Exercise objective = Read through the records. Copy each line that has the word "Dilma".

Records provided =

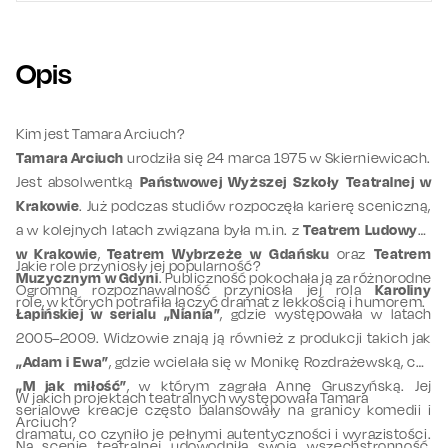
Opis
Kim jest Tamara Arciuch?
Tamara Arciuch
urodziła się 24 marca 1975 w Skierniewicach.
Jest absolwentką
Państwowej Wyższej Szkoły Teatralnej w
Krakowie
. Już podczas studiów rozpoczęła karierę sceniczną,
a w kolejnych latach związana była m.in. z
Teatrem Ludowym
w Krakowie
,
Teatrem Wybrzeże w Gdańsku
oraz
Teatrem
Jakie role przyniosły jej popularność?
Muzycznym w Gdyni
. Publiczność pokochała ją za różnorodne
Ogromną rozpoznawalność przyniosła jej rola
Karoliny
role, w których potrafiła łączyć dramat z lekkością i humorem.
Łapińskiej w serialu „Niania”
, gdzie występowała w latach
2005–2009. Widzowie znają ją również z produkcji takich jak
„Adam i Ewa”
, gdzie wcielała się w Monikę Rozdrażewską, czy
„M jak miłość”
, w którym zagrała Annę Gruszyńską. Jej
W jakich projektach teatralnych występowała Tamara
serialowe kreacje często balansowały na granicy komedii i
Arciuch?
dramatu, co czyniło je pełnymi autentyczności i wyrazistości.
Na scenie teatralnej udowodniła swoją wszechstronność,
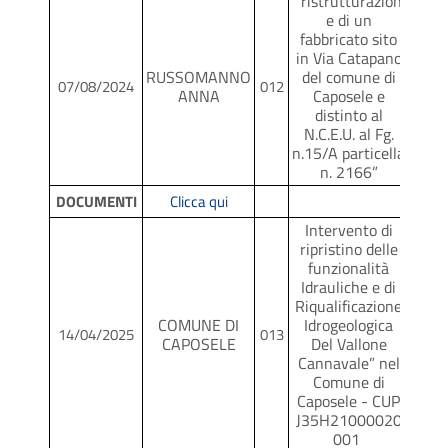
“ristrutturazion
e di un
fabbricato sito
in Via Catapano
RUSSOMANNO
del comune di
SCR
07/08/2024
012
ANNA
Caposele e
distinto al
N.C.E.U. al Fg.
n.15/A particella
n. 2166”
DOCUMENTI
Clicca qui
Intervento di
ripristino delle
funzionalità
Idrauliche e di
Riqualificazione
COMUNE DI
Idrogeologica
SCR
14/04/2025
013
CAPOSELE
Del Vallone
Cannavale” nel
Comune di
Caposele - CUP
J35H21000020
001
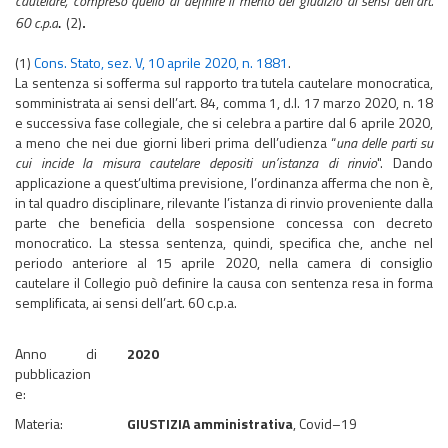
cautelare, compreso quello di definire il merito del giudizio ai sensi dell’art.
60 c.p.a
(2)
.
.
(1)
Cons. Stato, sez. V, 10 aprile 2020, n. 1881
.
La sentenza si sofferma sul rapporto tra tutela cautelare monocratica,
somministrata ai sensi dell’art. 84, comma 1, d.l. 17 marzo 2020, n. 18
e successiva fase collegiale, che si celebra a partire dal 6 aprile 2020,
a meno che nei due giorni liberi prima dell’udienza
“
una delle parti su
cui incide la misura cautelare depositi un’istanza di rinvio
".
Dando
applicazione a quest’ultima previsione, l’ordinanza afferma che non è,
in tal quadro disciplinare, rilevante l’istanza di rinvio proveniente dalla
parte che beneficia della sospensione concessa con decreto
monocratico. La stessa sentenza, quindi, specifica che, anche nel
periodo anteriore al 15 aprile 2020, nella camera di consiglio
cautelare il Collegio può definire la causa con sentenza resa in forma
semplificata, ai sensi dell’art. 60 c.p.a.
Anno di
2020
pubblicazion
e:
Materia:
GIUSTIZIA amministrativa
, Covid–19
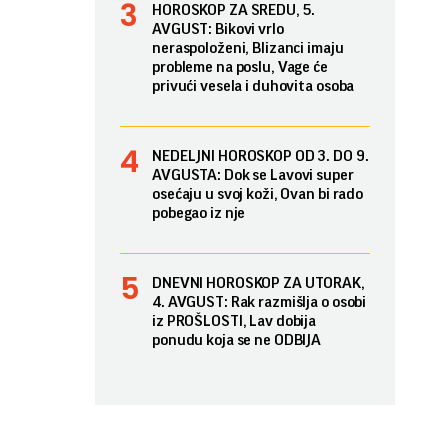
HOROSKOP ZA SREDU, 5.
AVGUST: Bikovi vrlo
neraspoloženi, Blizanci imaju
probleme na poslu, Vage će
privući vesela i duhovita osoba
NEDELJNI HOROSKOP OD 3. DO 9.
AVGUSTA: Dok se Lavovi super
osećaju u svoj koži, Ovan bi rado
pobegao iz nje
DNEVNI HOROSKOP ZA UTORAK,
4. AVGUST: Rak razmišlja o osobi
iz PROŠLOSTI, Lav dobija
ponudu koja se ne ODBIJA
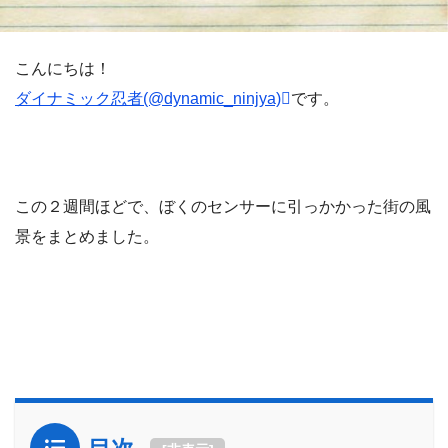
こんにちは！
ダイナミック忍者(@dynamic_ninjya)
です。
この２週間ほどで、ぼくのセンサーに引っかかった街の風
景をまとめました。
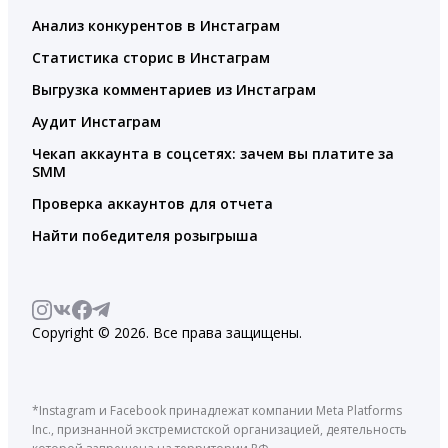
Анализ конкурентов в Инстаграм
Статистика сторис в Инстаграм
Выгрузка комментариев из Инстаграм
Аудит Инстаграм
Чекап аккаунта в соцсетях: зачем вы платите за
SMM
Проверка аккаунтов для отчета
Найти победителя розыгрыша
Copyright © 2026. Все права защищены.
*Instagram и Facebook принадлежат компании Meta Platforms
Inc., признанной экстремистской организацией, деятельность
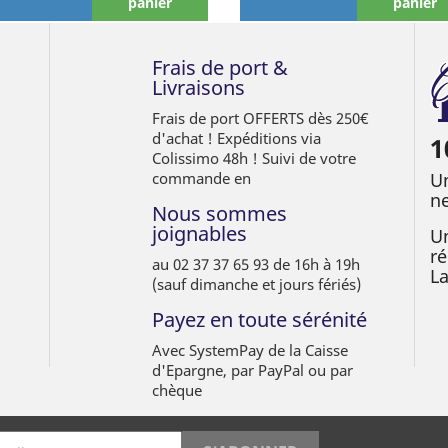
panier
panier
Frais de port &
Livraisons
Frais de port OFFERTS dès 250€
d'achat ! Expéditions via
1
Colissimo 48h ! Suivi de votre
commande en
Un
ne
Nous sommes
joignables
Un
ré
au 02 37 37 65 93 de 16h à 19h
L
(sauf dimanche et jours fériés)
Payez en toute sérénité
Avec SystemPay de la Caisse
d'Epargne, par PayPal ou par
chèque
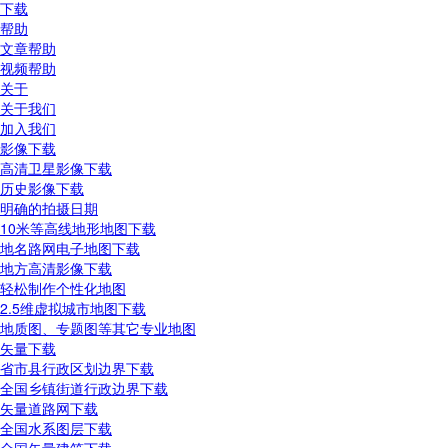
下载
帮助
文章帮助
视频帮助
关于
关于我们
加入我们
影像下载
高清卫星影像下载
历史影像下载
明确的拍摄日期
10米等高线地形地图下载
地名路网电子地图下载
地方高清影像下载
轻松制作个性化地图
2.5维虚拟城市地图下载
地质图、专题图等其它专业地图
矢量下载
省市县行政区划边界下载
全国乡镇街道行政边界下载
矢量道路网下载
全国水系图层下载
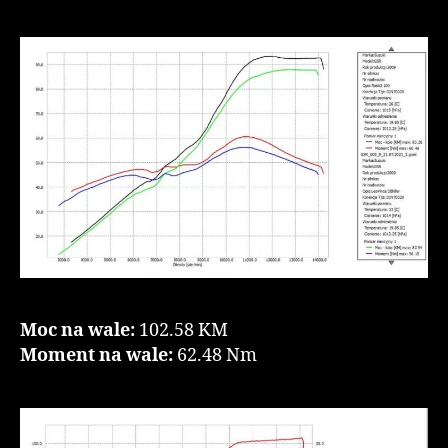
Moc na wale:
102.58 KM
Moment na wale:
62.48 Nm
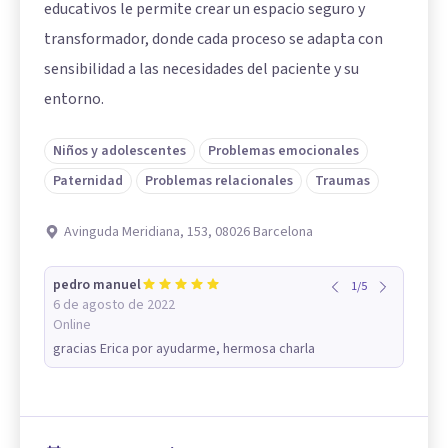
educativos le permite crear un espacio seguro y
transformador, donde cada proceso se adapta con
sensibilidad a las necesidades del paciente y su
entorno.
Niños y adolescentes
Problemas emocionales
Paternidad
Problemas relacionales
Traumas
Avinguda Meridiana, 153, 08026 Barcelona
pedro manuel
1
/
5
6 de agosto de 2022
Online
gracias Erica por ayudarme, hermosa charla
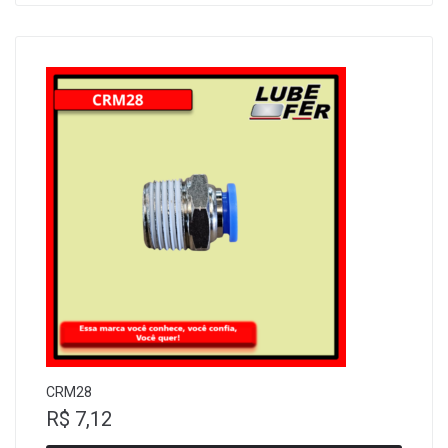
CRM28
R$
7,12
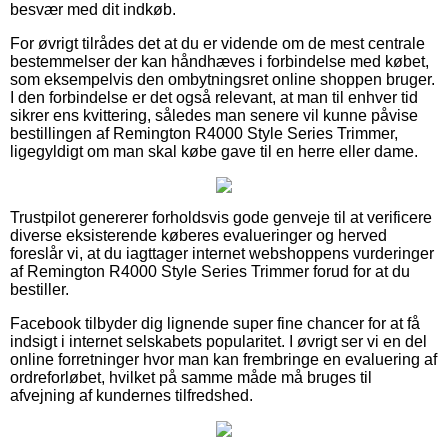
besvær med dit indkøb.
For øvrigt tilrådes det at du er vidende om de mest centrale
bestemmelser der kan håndhæves i forbindelse med købet,
som eksempelvis den ombytningsret online shoppen bruger.
I den forbindelse er det også relevant, at man til enhver tid
sikrer ens kvittering, således man senere vil kunne påvise
bestillingen af Remington R4000 Style Series Trimmer,
ligegyldigt om man skal købe gave til en herre eller dame.
Trustpilot genererer forholdsvis gode genveje til at verificere
diverse eksisterende køberes evalueringer og herved
foreslår vi, at du iagttager internet webshoppens vurderinger
af Remington R4000 Style Series Trimmer forud for at du
bestiller.
Facebook tilbyder dig lignende super fine chancer for at få
indsigt i internet selskabets popularitet. I øvrigt ser vi en del
online forretninger hvor man kan frembringe en evaluering af
ordreforløbet, hvilket på samme måde må bruges til
afvejning af kundernes tilfredshed.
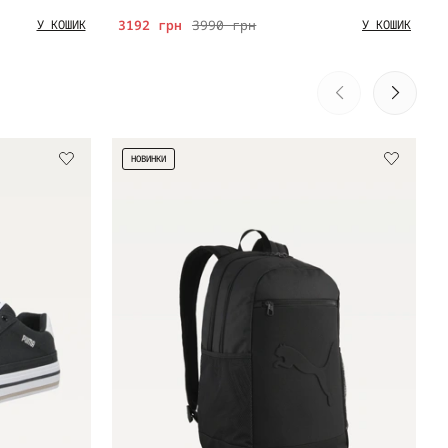
3192 грн
3990 грн
У КОШИК
У КОШИК
НОВИНКИ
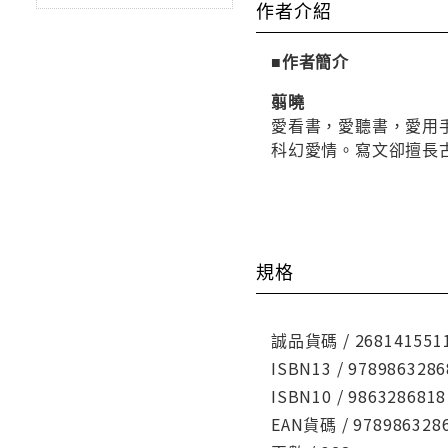
作者介紹
■作者簡介
翦曉
愛看書，愛聽書，愛用
科幻愛情。寫文卻擅長
規格
誠品貨碼 / 268141551
ISBN13 / 9789863286
ISBN10 / 9863286818
EAN貨碼 / 978986328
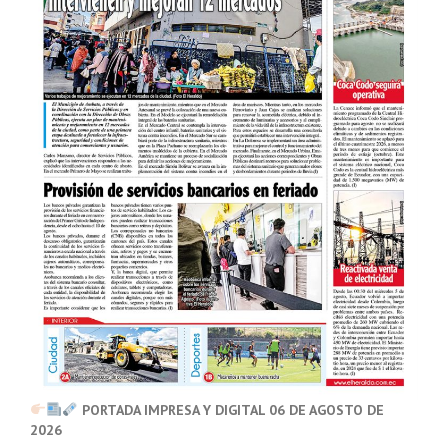
PORTADA IMPRESA Y DIGITAL 06 DE AGOSTO DE
2026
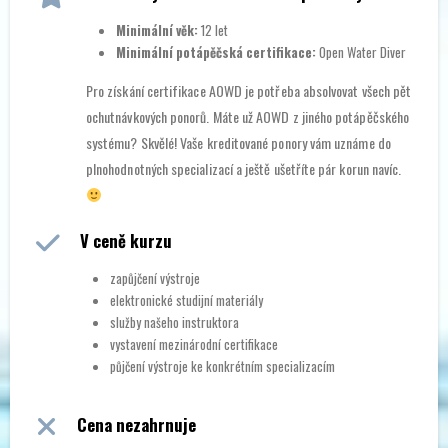
Minimální věk:
12 let
Minimální potápěčská certifikace:
Open Water Diver
Pro získání certifikace AOWD je potřeba absolvovat všech pět
ochutnávkových ponorů. Máte už AOWD z jiného potápěčského
systému? Skvělé! Vaše kreditované ponory vám uznáme do
plnohodnotných specializací a ještě ušetříte pár korun navíc.
V ceně kurzu
zapůjčení výstroje
elektronické studijní materiály
služby našeho instruktora
vystavení mezinárodní certifikace
půjčení výstroje ke konkrétním specializacím
Cena nezahrnuje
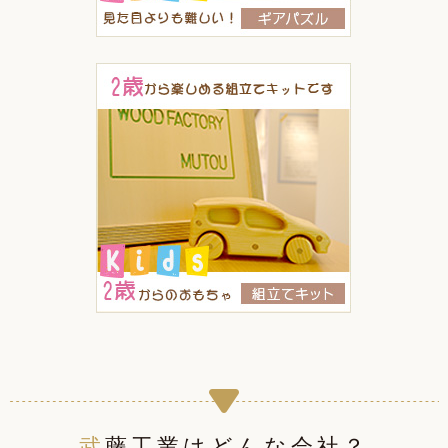
武藤工業はどんな会社？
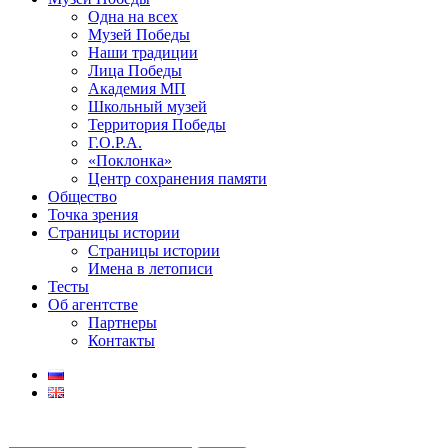
Одна на всех
Музей Победы
Наши традиции
Лица Победы
Академия МП
Школьный музей
Территория Победы
Г.О.Р.А.
«Поклонка»
Центр сохранения памяти
Общество
Точка зрения
Страницы истории
Страницы истории
Имена в летописи
Тесты
Об агентстве
Партнеры
Контакты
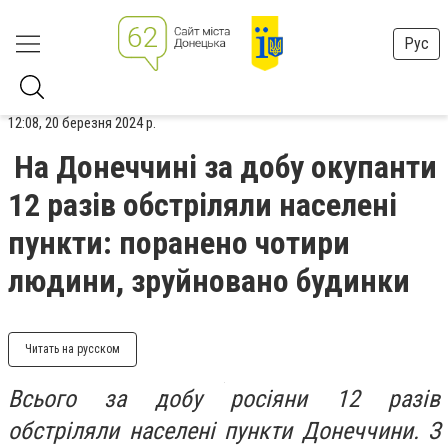
Рус
12:08, 20 березня 2024 р.
На Донеччині за добу окупанти
12 разів обстріляли населені
пункти: поранено чотири
людини, зруйновано будинки
Читать на русском
Всього за добу росіяни 12 разів
обстріляли населені пункти Донеччини. З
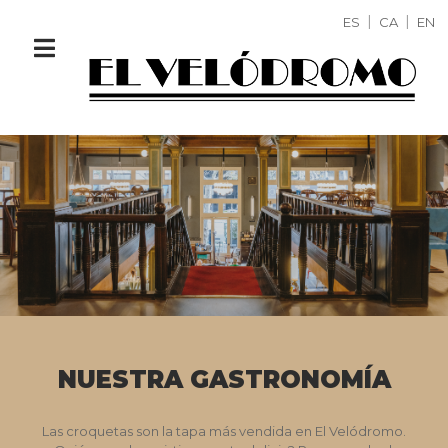
ES
CA
EN
NUESTRA GASTRONOMÍA
Las croquetas son la tapa más vendida en El Velódromo.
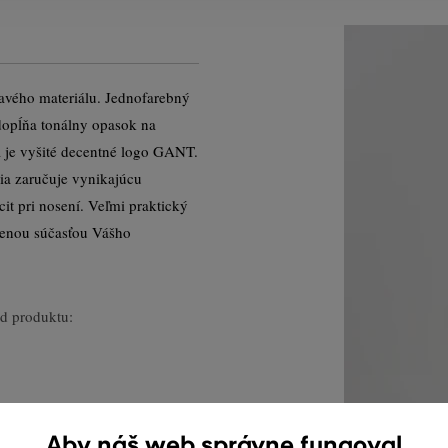
avého materiálu. Jednofarebný
dopĺňa tonálny opasok na
 je vyšité decentné logo GANT.
nia zaručuje vynikajúcu
it pri nosení. Veľmi praktický
benou súčasťou Vášho
d produktu:
Aby náš web správne fungoval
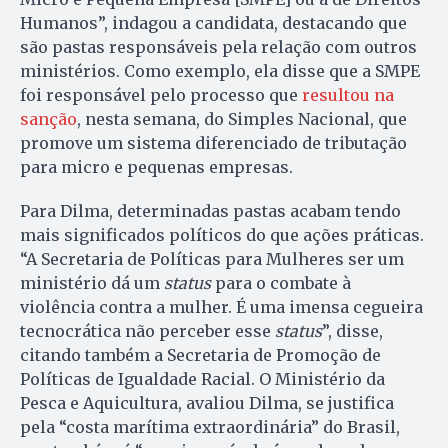
Humanos”, indagou a candidata, destacando que
são pastas responsáveis pela relação com outros
ministérios. Como exemplo, ela disse que a SMPE
foi responsável pelo processo que
resultou na
sanção
, nesta semana, do Simples Nacional, que
promove um sistema diferenciado de tributação
para micro e pequenas empresas.
Para Dilma, determinadas pastas acabam tendo
mais significados políticos do que ações práticas.
“A Secretaria de Políticas para Mulheres ser um
ministério dá um
status
para o combate à
violência contra a mulher. É uma imensa cegueira
tecnocrática não perceber esse
status
”, disse,
citando também a Secretaria de Promoção de
Políticas de Igualdade Racial. O Ministério da
Pesca e Aquicultura, avaliou Dilma, se justifica
pela “costa marítima extraordinária” do Brasil,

Response to this task =
Para Dilma, determinadas pastas acabam tendo
Pesca e Aquicultura, avaliou Dilma, se justifica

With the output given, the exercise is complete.